A.L. Snijders over zijn gewonnen prijzen en de aardigste man ter wereld.

Ik heb in mijn leven twee prijzen gekregen. De eerste in 1945, de Duitsers hadden de oorlog verloren en waren naar huis vertrokken. De Canadezen hadden gewonnen en hingen nog wat rond in ons land. Ik woonde in Amsterdam, aan de rand van de stad, in de Rivierenbuurt. Als ik twee hoeken omsloeg, was ik op het zandland. Daar hadden de geallieerden zakken meel en blikken ‘kornet bief’ uit vliegtuigen gegooid.

In de vreugde van de bevrijding was er ook een tekenwedstrijd voor kinderen. Ik tekende vliegtuigen en vallende zakken. Tweede prijs. Een sigarenwinkelier maakte plaats in de etalage om de drie winnende tekeningen een paar weken op te hangen. Het waren de mooiste weken van mijn jeugd, ik ging twee keer per dag kijken of ze er nog hingen.

Vijfenzestig jaar later kreeg ik weer een prijs. Het was een literaire prijs van de
gemeente Den Haag. Een feestelijke bij-eenkomst, er werden nog meer prijzen
uitgedeeld. De winnaars zaten op de eerste rij, er werd gesproken en er zal wel muziek geweest zijn. David van Reybrouck zat ook op de eerste rij, hij kreeg een prijs voor zijn boek over Congo. We kenden elkaar niet, we spraken elkaar voor het eerst. Na het gesprekje gaf hij me een kus. Ik dacht dat dit de aardigste man ter wereld was.

Een paar jaar later ontmoetten we elkaar weer, ik weet niet waar, maar het zal zeker iets met boeken geweest zijn. Hij wist nog wie ik was, hij kende m’n naam en gaf me weer een kus. Ik wist nu zeker dat hij de aardigste man ter wereld was.

Niet veel later besloot ik hem een papieren brief te schrijven. Ik kwam achter zijn adres in Brussel, maar schreef de brief nooit. Als ik de enige ben die op de hoogte is van mijn voornemen kom ik bijna nooit in actie – eerst stel ik het uit, daarna vergeet ik het.

Vorige week zag ik hem in een praatprogramma op de Nederlandse televisie. Het ging over spijt. Hij vertelde dat hij ooit enige tijd in Leiden woonde en op een avond van België naar Leiden reed, toen hij plotseling een naakte vrouw aan de kant van de snelweg zag staan die radeloos gebaarde dat ze in nood was. Hij kon niet stoppen omdat er iemand met grote snelheid te dicht achter hem reed. Hij had er nog steeds erge spijt van, het zat hem nog steeds dwars, temeer omdat hij de politie pas in Leiden verwittigd had.
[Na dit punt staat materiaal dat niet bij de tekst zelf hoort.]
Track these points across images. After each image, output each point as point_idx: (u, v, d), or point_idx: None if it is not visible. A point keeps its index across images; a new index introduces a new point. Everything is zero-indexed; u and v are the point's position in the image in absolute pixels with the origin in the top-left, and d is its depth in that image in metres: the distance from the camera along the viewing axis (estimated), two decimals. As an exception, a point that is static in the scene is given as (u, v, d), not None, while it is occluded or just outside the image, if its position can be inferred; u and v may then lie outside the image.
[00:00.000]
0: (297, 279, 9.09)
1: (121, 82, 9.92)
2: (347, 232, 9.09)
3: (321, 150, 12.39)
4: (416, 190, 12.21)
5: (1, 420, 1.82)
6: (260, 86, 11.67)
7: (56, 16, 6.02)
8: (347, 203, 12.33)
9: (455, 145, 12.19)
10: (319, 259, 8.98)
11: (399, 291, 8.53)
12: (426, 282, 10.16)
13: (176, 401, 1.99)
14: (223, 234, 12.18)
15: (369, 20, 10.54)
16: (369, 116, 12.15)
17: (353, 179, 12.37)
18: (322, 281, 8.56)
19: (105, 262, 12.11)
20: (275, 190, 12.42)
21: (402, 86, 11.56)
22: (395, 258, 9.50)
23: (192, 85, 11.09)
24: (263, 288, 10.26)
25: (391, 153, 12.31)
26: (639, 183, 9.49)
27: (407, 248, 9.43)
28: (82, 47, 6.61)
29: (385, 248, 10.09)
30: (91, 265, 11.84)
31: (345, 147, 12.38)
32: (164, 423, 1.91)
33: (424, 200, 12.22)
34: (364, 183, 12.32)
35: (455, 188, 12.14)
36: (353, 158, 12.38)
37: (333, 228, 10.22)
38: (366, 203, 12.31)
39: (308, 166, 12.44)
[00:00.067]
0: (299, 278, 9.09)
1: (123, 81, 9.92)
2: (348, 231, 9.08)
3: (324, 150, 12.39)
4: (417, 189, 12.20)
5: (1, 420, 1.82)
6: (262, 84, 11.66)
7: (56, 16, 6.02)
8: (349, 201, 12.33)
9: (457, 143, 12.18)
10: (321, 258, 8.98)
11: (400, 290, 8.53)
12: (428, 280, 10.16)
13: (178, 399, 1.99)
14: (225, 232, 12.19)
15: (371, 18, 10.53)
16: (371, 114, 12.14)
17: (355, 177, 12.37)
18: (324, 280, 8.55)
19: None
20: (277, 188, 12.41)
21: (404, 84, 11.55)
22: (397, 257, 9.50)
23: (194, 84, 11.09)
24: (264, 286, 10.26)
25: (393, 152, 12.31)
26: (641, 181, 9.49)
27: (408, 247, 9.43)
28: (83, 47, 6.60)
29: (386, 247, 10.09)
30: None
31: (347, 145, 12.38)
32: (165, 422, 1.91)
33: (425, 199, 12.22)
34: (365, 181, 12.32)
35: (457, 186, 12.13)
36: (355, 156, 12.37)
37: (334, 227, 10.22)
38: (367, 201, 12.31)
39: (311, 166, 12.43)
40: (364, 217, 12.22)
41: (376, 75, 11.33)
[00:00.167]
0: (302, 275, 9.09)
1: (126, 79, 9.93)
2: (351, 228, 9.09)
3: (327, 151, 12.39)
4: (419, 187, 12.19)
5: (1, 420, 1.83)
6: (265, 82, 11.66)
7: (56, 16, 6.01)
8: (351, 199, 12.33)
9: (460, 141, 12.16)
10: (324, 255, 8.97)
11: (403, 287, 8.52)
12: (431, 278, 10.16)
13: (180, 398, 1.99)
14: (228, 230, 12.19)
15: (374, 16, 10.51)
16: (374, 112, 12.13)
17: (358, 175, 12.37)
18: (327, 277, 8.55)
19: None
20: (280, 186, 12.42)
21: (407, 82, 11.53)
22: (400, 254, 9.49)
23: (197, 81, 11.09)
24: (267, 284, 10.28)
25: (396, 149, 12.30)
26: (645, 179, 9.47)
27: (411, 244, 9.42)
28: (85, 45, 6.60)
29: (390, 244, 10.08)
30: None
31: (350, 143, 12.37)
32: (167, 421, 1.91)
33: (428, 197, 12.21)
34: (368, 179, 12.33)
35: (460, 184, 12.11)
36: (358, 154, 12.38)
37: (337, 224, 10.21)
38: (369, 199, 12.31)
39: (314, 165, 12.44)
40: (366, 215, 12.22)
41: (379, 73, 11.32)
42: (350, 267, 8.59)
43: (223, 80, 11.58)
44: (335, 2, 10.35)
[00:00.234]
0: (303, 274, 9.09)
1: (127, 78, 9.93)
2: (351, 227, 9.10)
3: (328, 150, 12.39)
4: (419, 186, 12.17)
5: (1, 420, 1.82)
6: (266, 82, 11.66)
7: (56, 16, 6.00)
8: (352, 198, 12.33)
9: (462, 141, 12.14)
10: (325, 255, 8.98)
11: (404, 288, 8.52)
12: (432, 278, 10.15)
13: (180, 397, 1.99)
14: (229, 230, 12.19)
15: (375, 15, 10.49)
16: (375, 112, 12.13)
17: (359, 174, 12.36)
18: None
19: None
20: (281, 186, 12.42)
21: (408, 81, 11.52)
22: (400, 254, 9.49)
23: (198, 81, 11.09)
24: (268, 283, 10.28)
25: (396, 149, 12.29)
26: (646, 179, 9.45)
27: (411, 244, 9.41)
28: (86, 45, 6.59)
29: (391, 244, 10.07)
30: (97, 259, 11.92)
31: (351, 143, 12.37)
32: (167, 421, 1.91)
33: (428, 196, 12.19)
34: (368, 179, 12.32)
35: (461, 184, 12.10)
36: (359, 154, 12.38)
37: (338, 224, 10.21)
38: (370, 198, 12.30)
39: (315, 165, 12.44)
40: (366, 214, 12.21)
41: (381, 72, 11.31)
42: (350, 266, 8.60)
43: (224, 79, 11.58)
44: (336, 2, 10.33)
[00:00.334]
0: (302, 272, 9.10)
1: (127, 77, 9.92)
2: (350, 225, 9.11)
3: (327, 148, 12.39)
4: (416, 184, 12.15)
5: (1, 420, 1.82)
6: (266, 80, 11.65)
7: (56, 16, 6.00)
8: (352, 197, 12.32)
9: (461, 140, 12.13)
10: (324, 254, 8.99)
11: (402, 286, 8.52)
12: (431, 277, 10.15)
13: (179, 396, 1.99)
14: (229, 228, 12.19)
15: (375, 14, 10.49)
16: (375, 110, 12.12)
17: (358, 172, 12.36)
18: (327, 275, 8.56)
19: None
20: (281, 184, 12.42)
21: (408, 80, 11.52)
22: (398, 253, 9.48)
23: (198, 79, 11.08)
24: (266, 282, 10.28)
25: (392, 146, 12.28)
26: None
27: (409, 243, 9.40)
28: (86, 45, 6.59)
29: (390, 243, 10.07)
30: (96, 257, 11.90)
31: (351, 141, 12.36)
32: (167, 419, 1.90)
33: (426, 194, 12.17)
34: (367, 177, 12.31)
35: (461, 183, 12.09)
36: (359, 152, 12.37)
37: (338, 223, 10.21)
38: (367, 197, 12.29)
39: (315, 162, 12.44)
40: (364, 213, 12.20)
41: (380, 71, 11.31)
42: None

Iemand aan tafel zei dat hij alsnog zijn spijt kon betuigen, misschien keek de vrouw wel. Tot mijn verbazing deed hij het – hij draaide zich vastberaden naar de camera en zei met ongewone stem tegen een paar miljoen mensen dat het hem erg speet. Ik schrok ervan, het leek me een onzinnig gebaar.

Het duurde een paar dagen voor ik van mening veranderde en hij zijn positie van aardigste man heroverd had. Het was mijn particuliere strijd geweest, hij had er niets van gemerkt.